Court Opinion

ID: 3179236
Source: CourtListenerOpinion
Date Created: 2016-02-22 16:04:42.615818+00
Date Added: 2024-06-11T07:38:55.464637
License: Public Domain

United States Court of Appeals
                             For the Eighth Circuit
                         ___________________________

                                 No. 15-2985
                         ___________________________

                                  Randall S. Krause

                        lllllllllllllllllllll Plaintiff - Appellant

                                            v.

                                    City of Omaha

                        lllllllllllllllllllll Defendant - Appellee
                                       ____________

                     Appeal from United States District Court
                       for the District of Nebraska - Omaha
                                  ____________

                            Submitted: February 11, 2016
                             Filed: February 22, 2016
                                   [Unpublished]
                                  ____________

Before BENTON, BOWMAN, and KELLY, Circuit Judges.
                         ____________

PER CURIAM.

      Randall Krause appeals after the district court1 dismissed his complaint seeking
declaratory and injunctive relief under the Resource Conservation and Recovery Act

      1
        The Honorable Laurie Smith Camp, Chief Judge, United States District Court
for the District of Nebraska.
(RCRA), 42 U.S.C. §§ 6901-6992, related to the City of Omaha’s use of sodium
chloride and sodium ferrocyanide--a type of road salt to melt snow and ice--on a
street located within a flood plain.

        After careful review, we conclude that the district court did not err in
dismissing Krause’s complaint on grounds that the road salt described in the
complaint did not meet the statutory definition of “solid waste” under RCRA. See
Minn. Majority v. Mansky, 708 F.3d 1051, 1055 (8th Cir. 2013) (dismissal for failure
to state claim reviewed de novo; appellate court assumes all facts in complaint to be
true and construes all reasonable inferences from those facts favorably to
complainant); cf.
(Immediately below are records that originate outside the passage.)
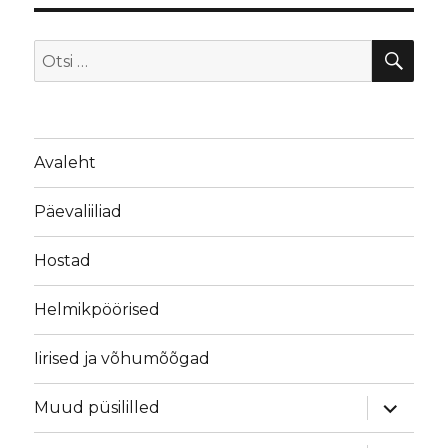
OTS
Otsi:
Avaleht
Päevaliiliad
Hostad
Helmikpöörised
Iirised ja võhumõõgad
laienda
Muud püsililled
alamme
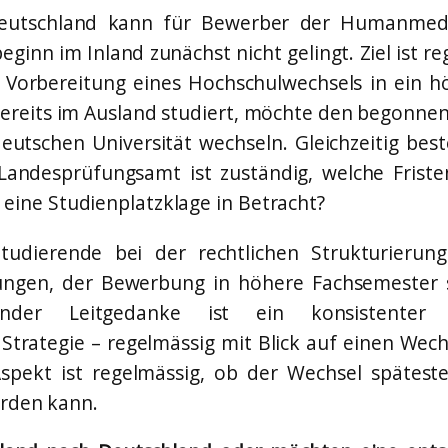
utschland kann für Bewerber der Humanmediz
eginn im Inland zunächst nicht gelingt. Ziel ist 
e Vorbereitung eines Hochschulwechsels in ein 
bereits im Ausland studiert, möchte den begonne
eutschen Universität wechseln. Gleichzeitig bes
Landesprüfungsamt ist zuständig, welche Frist
ine Studienplatzklage in Betracht?
tudierende bei der rechtlichen Strukturieru
tungen, der Bewerbung in höhere Fachsemester 
idender Leitgedanke ist ein konsistenter 
trategie – regelmässig mit Blick auf einen Wech
 Aspekt ist regelmässig, ob der Wechsel spätest
erden kann.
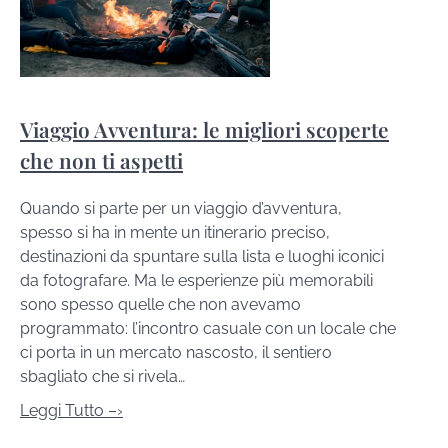
Viaggio Avventura: le migliori scoperte
che non ti aspetti
Quando si parte per un viaggio d’avventura,
spesso si ha in mente un itinerario preciso,
destinazioni da spuntare sulla lista e luoghi iconici
da fotografare. Ma le esperienze più memorabili
sono spesso quelle che non avevamo
programmato: l’incontro casuale con un locale che
ci porta in un mercato nascosto, il sentiero
sbagliato che si rivela…
Leggi Tutto –›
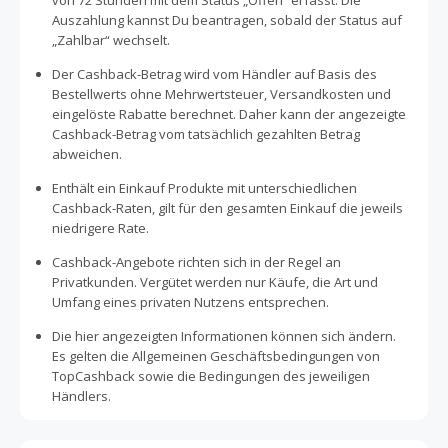
von 72 Stunden mit dem Status „Offen“ erfasst. Die
Auszahlung kannst Du beantragen, sobald der Status auf
„Zahlbar“ wechselt.
Der Cashback-Betrag wird vom Händler auf Basis des
Bestellwerts ohne Mehrwertsteuer, Versandkosten und
eingelöste Rabatte berechnet. Daher kann der angezeigte
Cashback-Betrag vom tatsächlich gezahlten Betrag
abweichen.
Enthält ein Einkauf Produkte mit unterschiedlichen
Cashback-Raten, gilt für den gesamten Einkauf die jeweils
niedrigere Rate.
Cashback-Angebote richten sich in der Regel an
Privatkunden. Vergütet werden nur Käufe, die Art und
Umfang eines privaten Nutzens entsprechen.
Die hier angezeigten Informationen können sich ändern.
Es gelten die Allgemeinen Geschäftsbedingungen von
TopCashback sowie die Bedingungen des jeweiligen
Händlers.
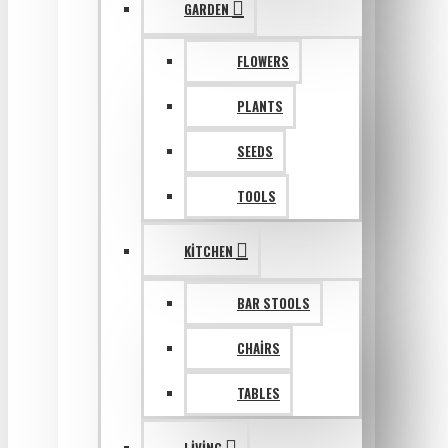
GARDEN
FLOWERS
PLANTS
SEEDS
TOOLS
KITCHEN
BAR STOOLS
CHAIRS
TABLES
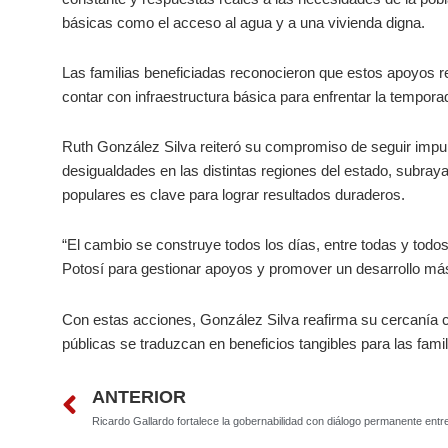
básicas como el acceso al agua y a una vivienda digna.
Las familias beneficiadas reconocieron que estos apoyos re
contar con infraestructura básica para enfrentar la tempora
Ruth González Silva reiteró su compromiso de seguir impul
desigualdades en las distintas regiones del estado, subray
populares es clave para lograr resultados duraderos.
“El cambio se construye todos los días, entre todas y todos
Potosí para gestionar apoyos y promover un desarrollo más 
Con estas acciones, González Silva reafirma su cercanía con
públicas se traduzcan en beneficios tangibles para las famil
Prev
ANTERIOR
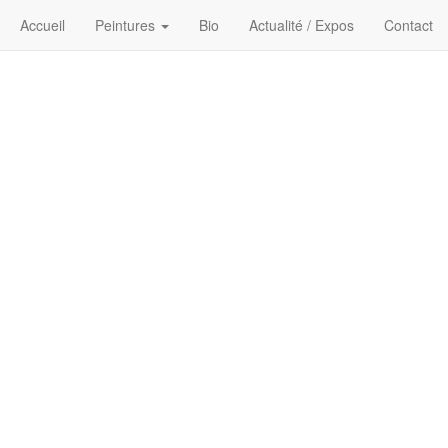
Accueil
Peintures
Bio
Actualité / Expos
Contact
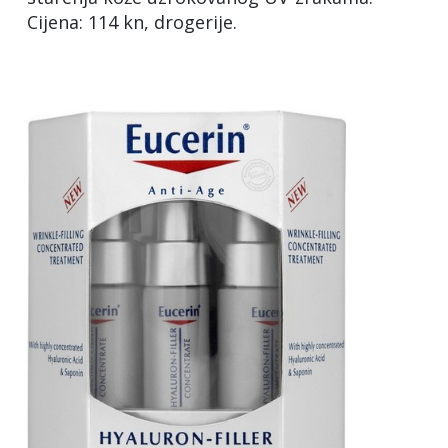
Cijena: 114 kn, drogerije.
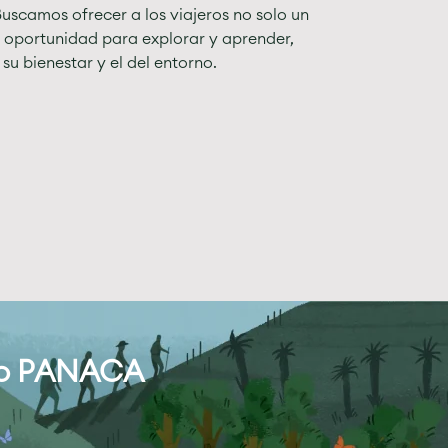
uscamos ofrecer a los viajeros no solo un
a oportunidad para explorar y aprender,
su bienestar y el del entorno.
orio PANACA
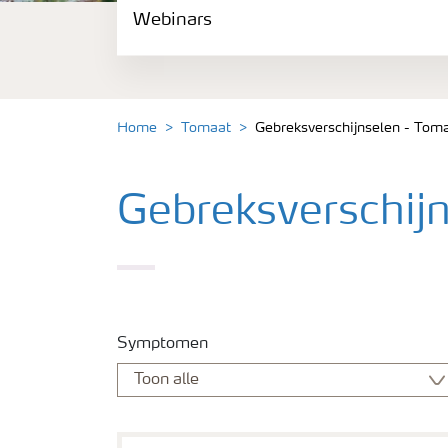
Webinars
Gewassen
Meststoffen
Home
Tomaat
Gebreksverschijnselen - Tom
Toolbox
Gebreksverschij
Grow the future
Meststoffen veiligheid
Podcasts
Symptomen
Webinars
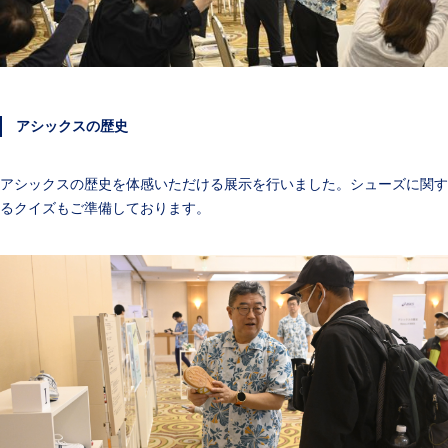
アシックスの歴史
アシックスの歴史を体感いただける展示を行いました。シューズに関す
るクイズもご準備しております。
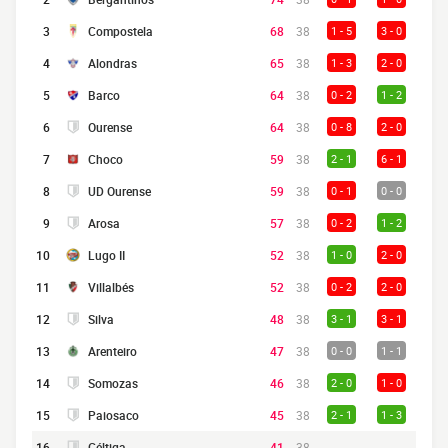
3
Compostela
68
38
1 - 5
3 - 0
4
Alondras
65
38
1 - 3
2 - 0
5
Barco
64
38
0 - 2
1 - 2
6
Ourense
64
38
0 - 8
2 - 0
7
Choco
59
38
2 - 1
6 - 1
8
UD Ourense
59
38
0 - 1
0 - 0
9
Arosa
57
38
0 - 2
1 - 2
10
Lugo II
52
38
1 - 0
2 - 0
11
Villalbés
52
38
0 - 2
2 - 0
12
Silva
48
38
3 - 1
3 - 1
13
Arenteiro
47
38
0 - 0
1 - 1
14
Somozas
46
38
2 - 0
1 - 0
15
Paiosaco
45
38
2 - 1
1 - 3
16
Céltiga
41
38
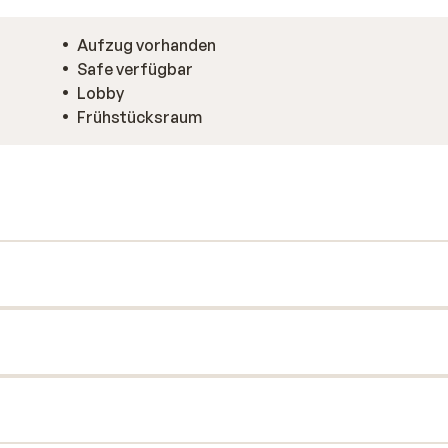
Aufzug vorhanden
Safe verfügbar
Lobby
Frühstücksraum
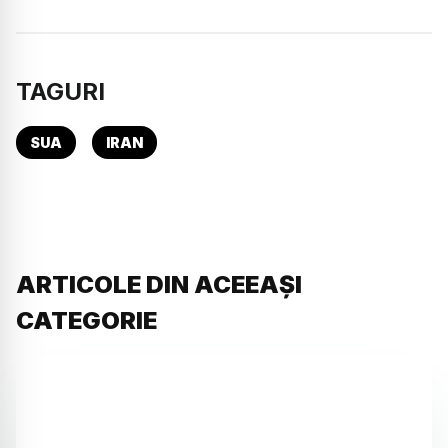
TAGURI
SUA
IRAN
ARTICOLE DIN ACEEAȘI
CATEGORIE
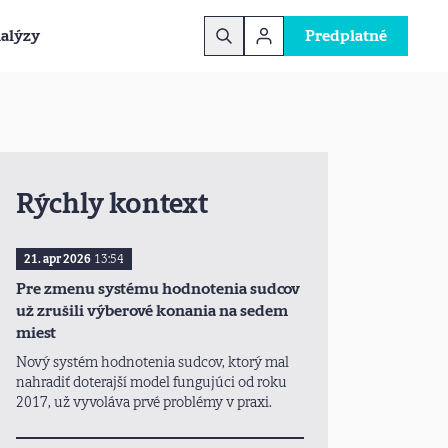
alýzy
Predplatné
Rýchly kontext
21. apr 2026
13:54
Pre zmenu systému hodnotenia sudcov
už zrušili výberové konania na sedem
miest
Nový systém hodnotenia sudcov, ktorý mal
nahradiť doterajší model fungujúci od roku
2017, už vyvoláva prvé problémy v praxi.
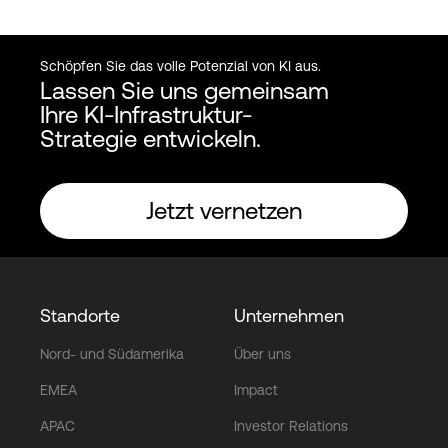
Schöpfen Sie das volle Potenzial von KI aus.
Lassen Sie uns gemeinsam
Ihre KI-Infrastruktur-
Strategie entwickeln.
Jetzt vernetzen
Standorte
Unternehmen
Nord- und Südamerika
Über uns
EMEA
Impact
APAC
Investor Relations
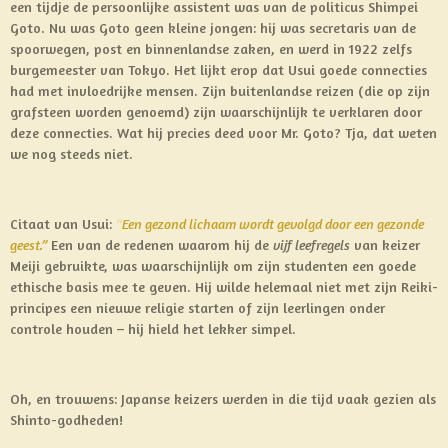
een tijdje de persoonlijke assistent was van de politicus Shimpei
Goto. Nu was Goto geen kleine jongen: hij was secretaris van de
spoorwegen, post en binnenlandse zaken, en werd in 1922 zelfs
burgemeester van Tokyo. Het lijkt erop dat Usui goede connecties
had met invloedrijke mensen. Zijn buitenlandse reizen (die op zijn
grafsteen worden genoemd) zijn waarschijnlijk te verklaren door
deze connecties. Wat hij precies deed voor Mr. Goto? Tja, dat weten
we nog steeds niet.
Citaat van Usui:
“
Een gezond lichaam wordt gevolgd door een gezonde
gees
t.”
Een van de redenen waarom hij de
vijf leefregels
van keizer
Meiji gebruikte, was waarschijnlijk om zijn studenten een goede
ethische basis mee te geven. Hij wilde helemaal niet met zijn Reiki-
principes een nieuwe religie starten of zijn leerlingen onder
controle houden – hij hield het lekker simpel.
Oh, en trouwens: Japanse keizers werden in die tijd vaak gezien als
Shinto-godheden!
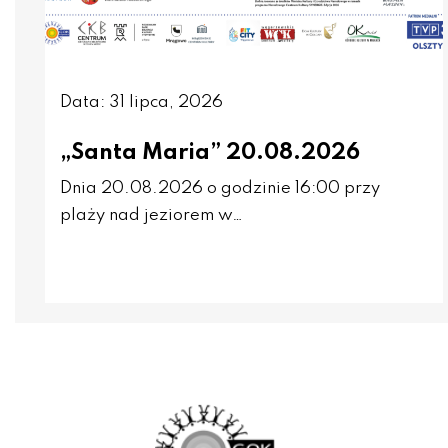
Data: 31 lipca, 2026
„Santa Maria” 20.08.2026
Dnia 20.08.2026 o godzinie 16:00 przy
plaży nad jeziorem w…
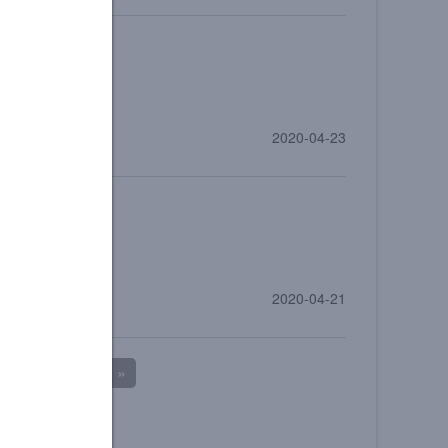
2020-04-23
2020-04-21
下一页 >
末页 »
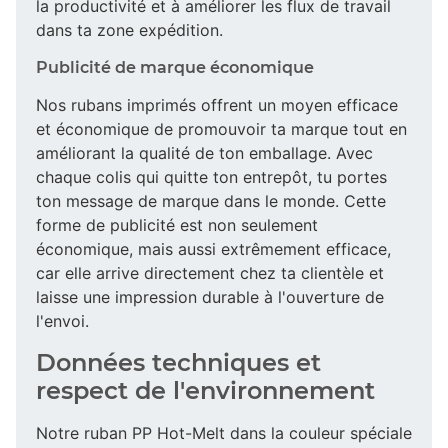
la productivité et à améliorer les flux de travail
dans ta zone expédition.
Publicité de marque économique
Nos rubans imprimés offrent un moyen efficace
et économique de promouvoir ta marque tout en
améliorant la qualité de ton emballage. Avec
chaque colis qui quitte ton entrepôt, tu portes
ton message de marque dans le monde. Cette
forme de publicité est non seulement
économique, mais aussi extrêmement efficace,
car elle arrive directement chez ta clientèle et
laisse une impression durable à l'ouverture de
l'envoi.
Données techniques et
respect de l'environnement
Notre ruban PP Hot-Melt dans la couleur spéciale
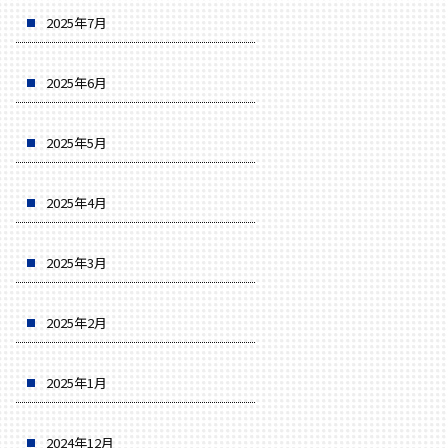
2025年7月
2025年6月
2025年5月
2025年4月
2025年3月
2025年2月
2025年1月
2024年12月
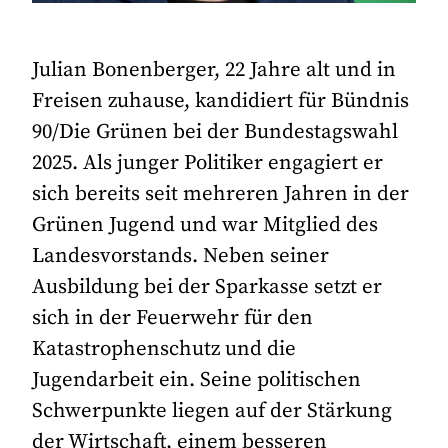
Julian Bonenberger, 22 Jahre alt und in
Freisen zuhause, kandidiert für Bündnis
90/Die Grünen bei der Bundestagswahl
2025. Als junger Politiker engagiert er
sich bereits seit mehreren Jahren in der
Grünen Jugend und war Mitglied des
Landesvorstands. Neben seiner
Ausbildung bei der Sparkasse setzt er
sich in der Feuerwehr für den
Katastrophenschutz und die
Jugendarbeit ein. Seine politischen
Schwerpunkte liegen auf der Stärkung
der Wirtschaft, einem besseren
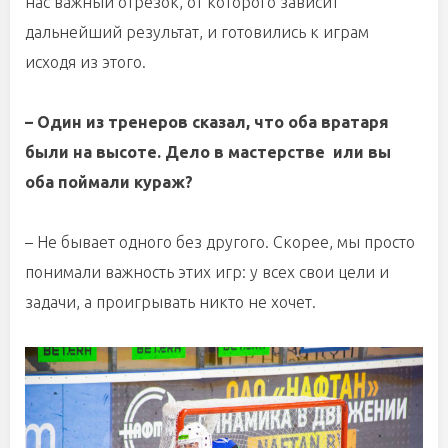
нас важный отрезок, от которого зависит
дальнейший результат, и готовились к играм
исходя из этого.
– Один из тренеров сказал, что оба вратаря
были на высоте. Дело в мастерстве или вы
оба поймали кураж?
– Не бывает одного без другого. Скорее, мы просто
понимали важность этих игр: у всех свои цели и
задачи, а проигрывать никто не хочет.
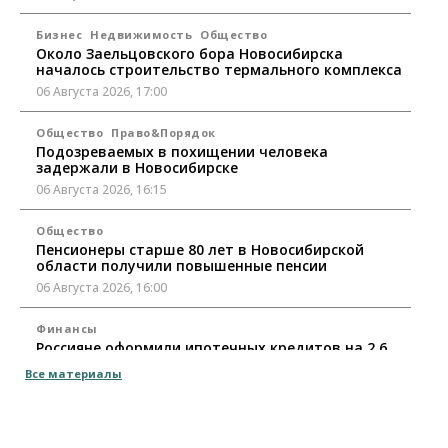
Бизнес
Недвижимость
Общество
Около Заельцовского бора Новосибирска
началось строительство термального комплекса
06 Августа 2026, 17:00
Общество
Право&Порядок
Подозреваемых в похищении человека
задержали в Новосибирске
06 Августа 2026, 16:15
Общество
Пенсионеры старше 80 лет в Новосибирской
области получили повышенные пенсии
06 Августа 2026, 16:00
Финансы
Россияне оформили ипотечных кредитов на 2,6
трлн рублей
Все материалы
06 Августа 2026, 15:53
Власть
Думская гонка в Новосибирской области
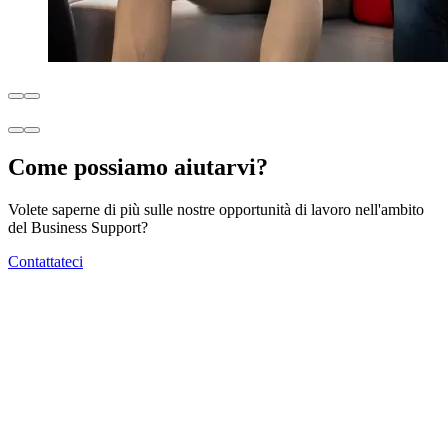
Come possiamo aiutarvi?
Volete saperne di più sulle nostre opportunità di lavoro nell'ambito
del Business Support?
Contattateci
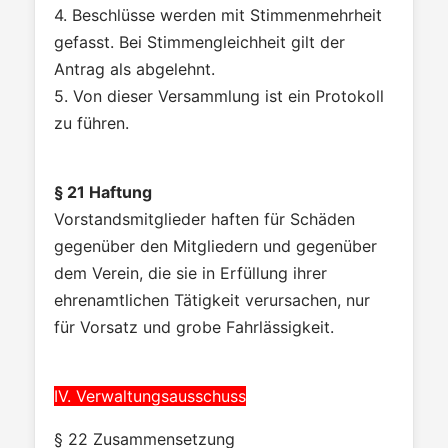
4. Beschlüsse werden mit Stimmenmehrheit
gefasst. Bei Stimmengleichheit gilt der
Antrag als abgelehnt.
5. Von dieser Versammlung ist ein Protokoll
zu führen.
§ 21 Haftung
Vorstandsmitglieder haften für Schäden
gegenüber den Mitgliedern und gegenüber
dem Verein, die sie in Erfüllung ihrer
ehrenamtlichen Tätigkeit verursachen, nur
für Vorsatz und grobe Fahrlässigkeit.
IV. Verwaltungsausschuss
§ 22 Zusammensetzung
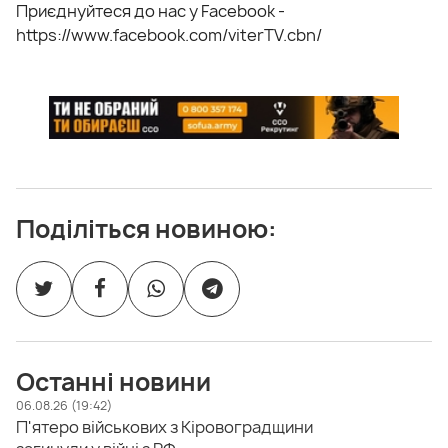
Приєднуйтеся до нас у Facebook -
https://www.facebook.com/viterTV.cbn/
Поділіться новиною:
Останні новини
06.08.26 (19:42)
П'ятеро військових з Кіровоградщини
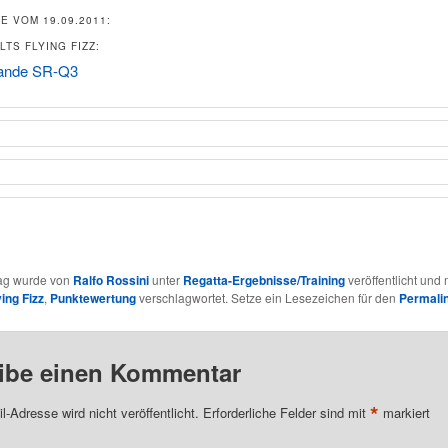
E VOM 19.09.2011:
TS FLYING FIZZ:
ande SR-Q3
rag wurde von
Ralfo Rossini
unter
Regatta-Ergebnisse/Training
veröffentlicht und 
ying Fizz
,
Punktewertung
verschlagwortet. Setze ein Lesezeichen für den
Permali
ibe einen Kommentar
*
l-Adresse wird nicht veröffentlicht.
Erforderliche Felder sind mit
markiert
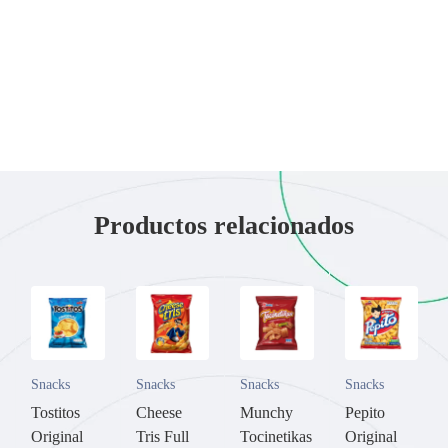
Productos relacionados
Snacks
Snacks
Snacks
Snacks
Tostitos
Cheese
Munchy
Pepito
Original
Tris Full
Tocinetikas
Original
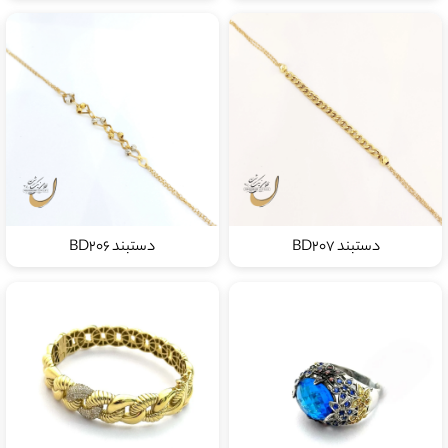
دستبند BD207
دستبند BD206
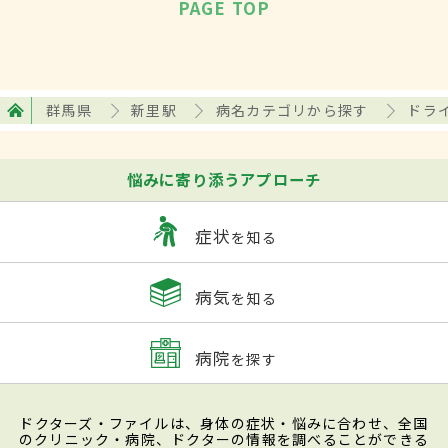
PAGE TOP
群馬県
新里駅
病名カテゴリから探す
ドラ
悩みに寄り添うアプローチ
症状
を知る
病気
を知る
病院
を探す
ドクターズ・ファイルは、身体の症状・悩みに合わせ、全国
のクリニック・病院、ドクターの情報を調べることができる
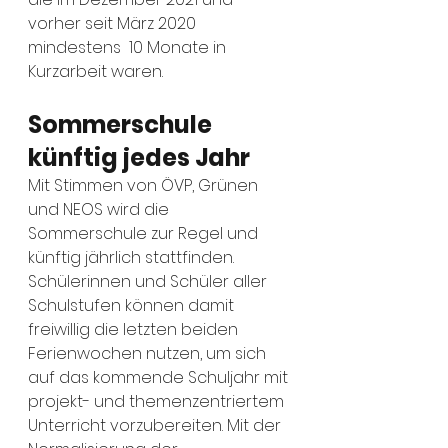
vorher seit März 2020 
mindestens  10 Monate in 
Kurzarbeit waren.
Sommerschule 
künftig jedes Jahr
Mit Stimmen von ÖVP, Grünen 
und NEOS wird die 
Sommerschule zur Regel und 
künftig jährlich stattfinden. 
Schülerinnen und Schüler aller 
Schulstufen können damit 
freiwillig die letzten beiden 
Ferienwochen nutzen, um sich 
auf das kommende Schuljahr mit 
projekt- und themenzentriertem 
Unterricht vorzubereiten. Mit der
Ecological Rights Found. v. Pac. Gas & Elec. Co., 713 F.3d 502,
514-18 (9th Cir. 2013) (affirming lower court’s dismissal of complaint claiming that
utility company had violated RCRA by treating utility poles with wood preservative,
which was released over time and was in turn “discarded” by rain water falling on
poles; concluding that such wood preservative was not “discarded”, and therefore was
not “solid waste” under RCRA, where it was released into the environment as an
expected consequence of its intended use).

      Accordingly, we affirm. See 8th Cir. R. 47B.